*Description of the task*
A verbatim copy of the data is wanted, minus any picture in it.

───── Supplied information

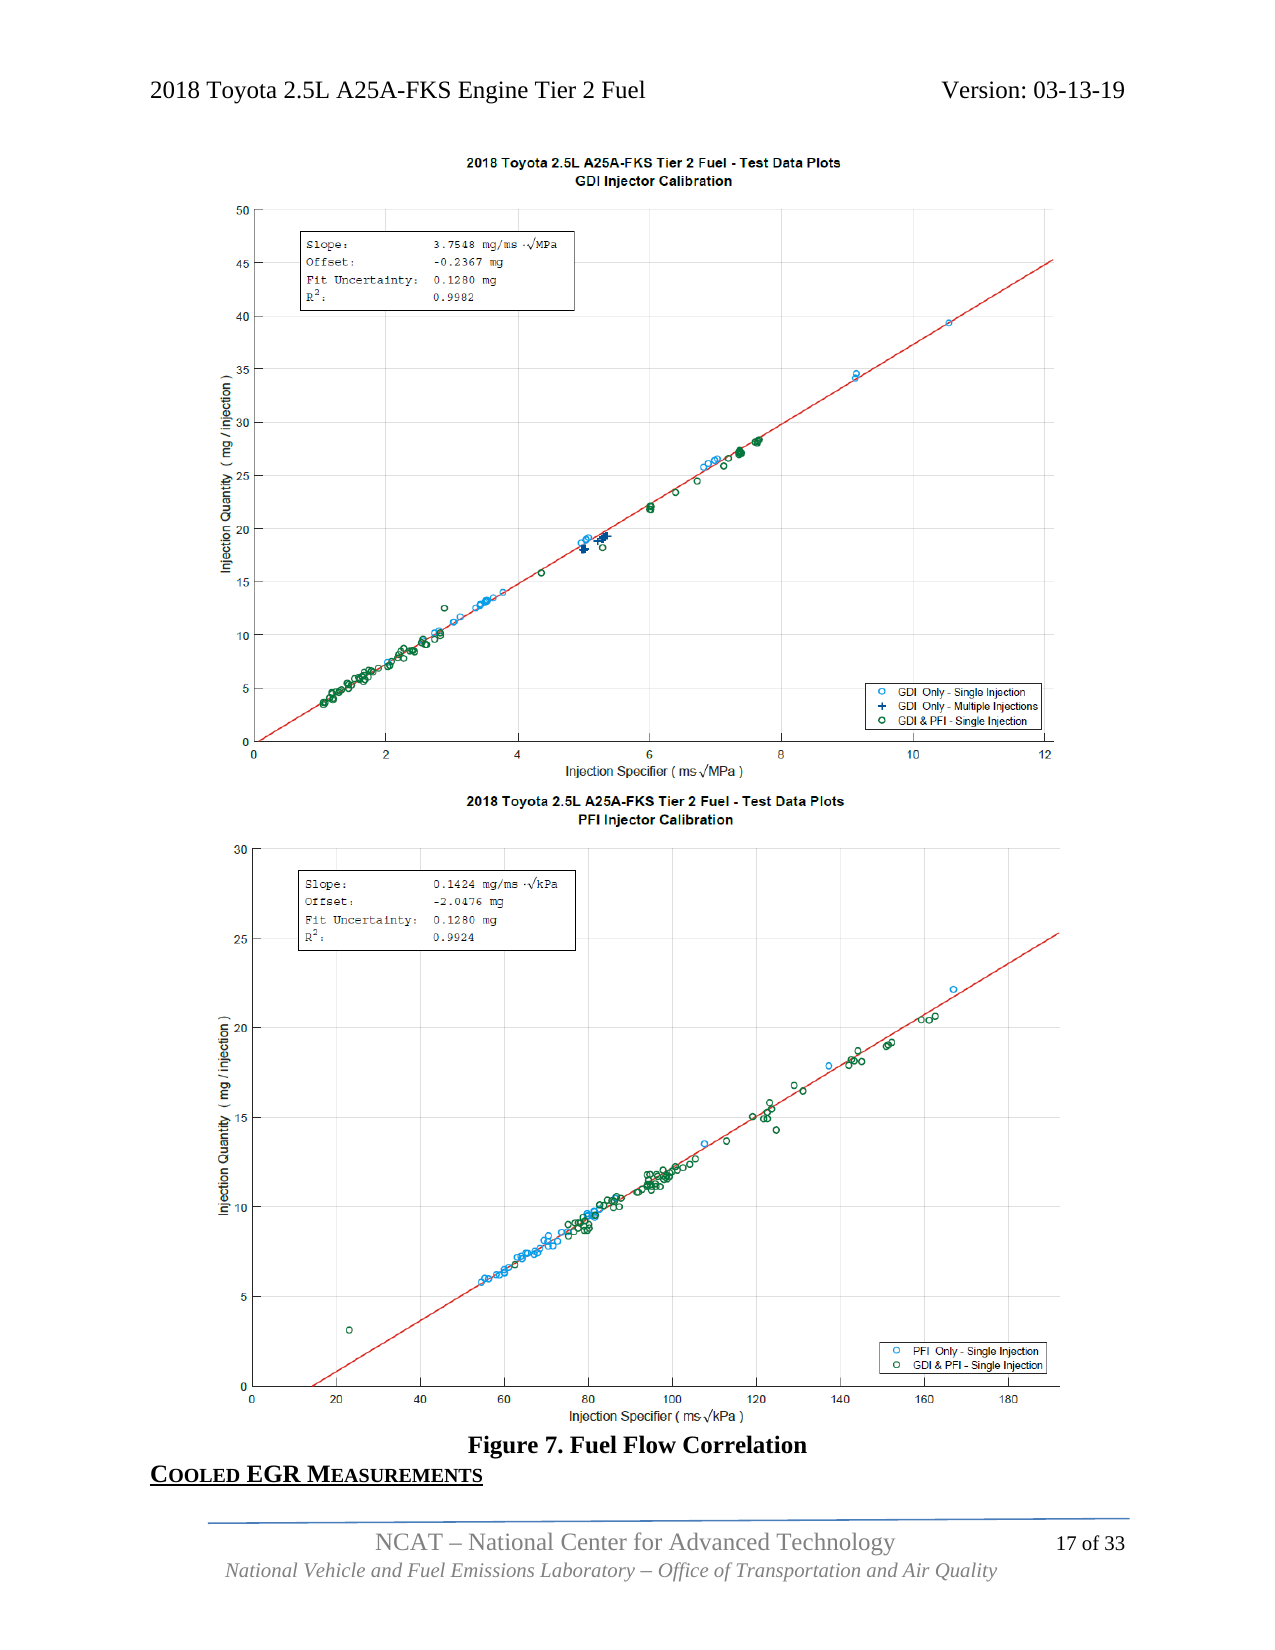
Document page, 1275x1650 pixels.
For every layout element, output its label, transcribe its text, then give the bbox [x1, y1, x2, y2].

text Cooled EGR Measurements [150, 1459, 1125, 1488]
picture [213, 150, 1062, 782]
text Figure 7. Fuel Flow Correlation [150, 1430, 1125, 1459]
picture [209, 785, 1066, 1427]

──────────

*Finished task*
Document page, 1275x1650 pixels.
For every layout element, output its label, transcribe its text, then give the bbox [x1, y1, x2, y2].

text Cooled EGR Measurements [150, 1459, 1125, 1488]
picture [213, 150, 1062, 782]
text Figure 7. Fuel Flow Correlation [150, 1430, 1125, 1459]
picture [209, 785, 1066, 1427]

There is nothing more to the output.